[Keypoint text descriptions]
--

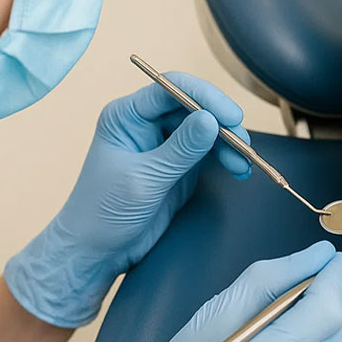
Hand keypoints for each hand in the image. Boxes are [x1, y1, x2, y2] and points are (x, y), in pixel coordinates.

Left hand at [5, 73, 252, 326]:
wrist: (96, 252)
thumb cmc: (104, 213)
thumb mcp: (144, 180)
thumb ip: (180, 149)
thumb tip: (212, 119)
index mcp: (127, 115)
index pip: (171, 88)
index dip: (205, 97)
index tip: (232, 116)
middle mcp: (145, 122)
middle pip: (193, 106)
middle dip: (221, 122)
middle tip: (243, 143)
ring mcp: (163, 143)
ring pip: (205, 128)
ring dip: (227, 142)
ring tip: (244, 161)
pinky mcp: (178, 165)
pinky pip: (207, 151)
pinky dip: (225, 157)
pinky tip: (239, 169)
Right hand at [119, 242, 341, 341]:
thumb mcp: (220, 309)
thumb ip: (274, 277)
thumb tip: (319, 255)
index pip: (326, 309)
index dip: (337, 277)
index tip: (337, 259)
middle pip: (341, 331)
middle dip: (336, 297)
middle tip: (319, 279)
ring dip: (334, 326)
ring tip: (304, 315)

--

• **WORK REQUEST**:
Ending at the line with "pinky pip: (207, 151)", reproduce exactly the lines that begin at the top of the data, and include no pictures.

• **YOUR SOLUTION**:
Hand keypoints for each hand in the image. Boxes are [x1, y1, x2, y2] and points are (x, y), in pixel coordinates.

Left hand at [5, 73, 252, 326]:
wrist: (96, 252)
thumb cmc: (104, 213)
thumb mcp: (144, 180)
thumb ip: (180, 149)
thumb tip: (212, 119)
index mcp: (127, 115)
index pip: (171, 88)
index dip: (205, 97)
index tip: (232, 116)
middle mcp: (145, 122)
middle pip: (193, 106)
middle dip: (221, 122)
middle tip: (243, 143)
ring mcp: (163, 143)
ring pip: (205, 128)
ring dip: (227, 142)
ring tip: (244, 161)
pinky mcp: (178, 165)
pinky pip: (207, 151)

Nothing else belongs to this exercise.